The great white is almost 15 feet long, weighing roughly 2,000 pounds, researchers discovered as Lydia was tagged off the coast of Jacksonville, FL., about one year ago. The Ocearch scientific project, led by Gregory Skomal, senior biologist of Massachusetts Marine Fisheries, landed a GPS-tracking device on Lydia, and have tracked the shark for more than 19,500 miles. It has been reported Sunday, March 9, the great white was swimming near the Mid-Atlantic Ridge, roughly 1000 miles off the coast of the United Kingdom and 3,000 miles from the coast of USA’s Florida.
Ocearch scientists need Lydia to cross the Mid-Atlantic Ridge in order for their feat to be recognized by the international scientific community. Although marine biologists agree she is headed for United Kingdom waters, it seems unlikely she will swim close to land, as UK great white shark reports are seemingly non-existent. Some forums have begun speculating that the shark will head to the warmer waters of the Mediterranean or turn back to Florida at any moment. These speculations are facilitated by the belief the shark may be pregnant, since some of the largest migrations in animals are for pilgrimages to suitable birthing grounds. These speculations may be possible, but at the moment they are still merely speculations. It is evident, however, that the great white shark is captivating the world.

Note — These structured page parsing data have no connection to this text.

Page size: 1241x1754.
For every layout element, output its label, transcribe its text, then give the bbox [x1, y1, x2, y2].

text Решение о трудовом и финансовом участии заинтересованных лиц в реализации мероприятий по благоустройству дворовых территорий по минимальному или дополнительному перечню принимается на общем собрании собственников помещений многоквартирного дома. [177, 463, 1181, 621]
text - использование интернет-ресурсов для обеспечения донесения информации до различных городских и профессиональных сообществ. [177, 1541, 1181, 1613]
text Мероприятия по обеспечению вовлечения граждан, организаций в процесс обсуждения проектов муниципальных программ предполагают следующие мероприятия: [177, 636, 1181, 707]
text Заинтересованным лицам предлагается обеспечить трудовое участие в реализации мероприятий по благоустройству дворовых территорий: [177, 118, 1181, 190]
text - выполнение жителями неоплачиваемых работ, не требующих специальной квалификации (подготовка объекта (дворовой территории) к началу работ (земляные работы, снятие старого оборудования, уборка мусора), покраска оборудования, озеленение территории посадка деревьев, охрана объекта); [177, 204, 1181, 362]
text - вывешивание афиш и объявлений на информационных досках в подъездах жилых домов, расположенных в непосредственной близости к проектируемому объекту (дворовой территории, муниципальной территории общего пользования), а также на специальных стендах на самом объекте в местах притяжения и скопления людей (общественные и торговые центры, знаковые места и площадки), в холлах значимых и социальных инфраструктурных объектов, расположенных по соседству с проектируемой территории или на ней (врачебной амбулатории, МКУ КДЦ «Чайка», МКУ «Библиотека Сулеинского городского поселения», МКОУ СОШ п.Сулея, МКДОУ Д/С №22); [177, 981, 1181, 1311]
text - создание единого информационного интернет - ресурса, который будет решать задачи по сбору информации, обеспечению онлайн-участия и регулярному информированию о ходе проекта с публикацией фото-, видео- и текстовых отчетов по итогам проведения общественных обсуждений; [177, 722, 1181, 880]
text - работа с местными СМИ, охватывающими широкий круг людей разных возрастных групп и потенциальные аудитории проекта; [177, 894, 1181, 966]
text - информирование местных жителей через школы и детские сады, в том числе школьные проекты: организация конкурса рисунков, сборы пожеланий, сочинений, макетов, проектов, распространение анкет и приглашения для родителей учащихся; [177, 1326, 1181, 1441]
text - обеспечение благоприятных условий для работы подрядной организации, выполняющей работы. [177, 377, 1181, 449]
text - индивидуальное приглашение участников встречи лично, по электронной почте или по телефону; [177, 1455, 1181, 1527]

The data received from the shark’s movements will create significant gains in shark biology, shark conservation, pubic awareness and education. Great white sharks, for an extending period in history, have been believed to be mindless killers with only the instinct to kill and consume. Since then, marine biologists understand sharks are naturally curious predators and will often take bite samples, followed by releasing their prey. Although the bite factor is intimidating, it does admit that anyone has a decent chance of surviving a great white attack.
Great white sharks are the largest predatory fish on Earth, with an average size of 15 feet in length, while weighing up to 5,000 pounds. Their white and grey bodies mimic the coastal sea floor, with their powerful tails propelling them like torpedoes up to speeds of 15 miles per hour. Great white have been seen to breach the surface of the water and hover completely airborne while making a kill. These intelligently adapted predators have jaws aligned with 300 serrated teeth, that grow back constantly throughout their lives and are known for their extreme sense of smell and ability to never develop cancer cells. Lydia is helping bring awareness to the world of how beautiful these marine animals truly are, as the great white shark is captivating the world.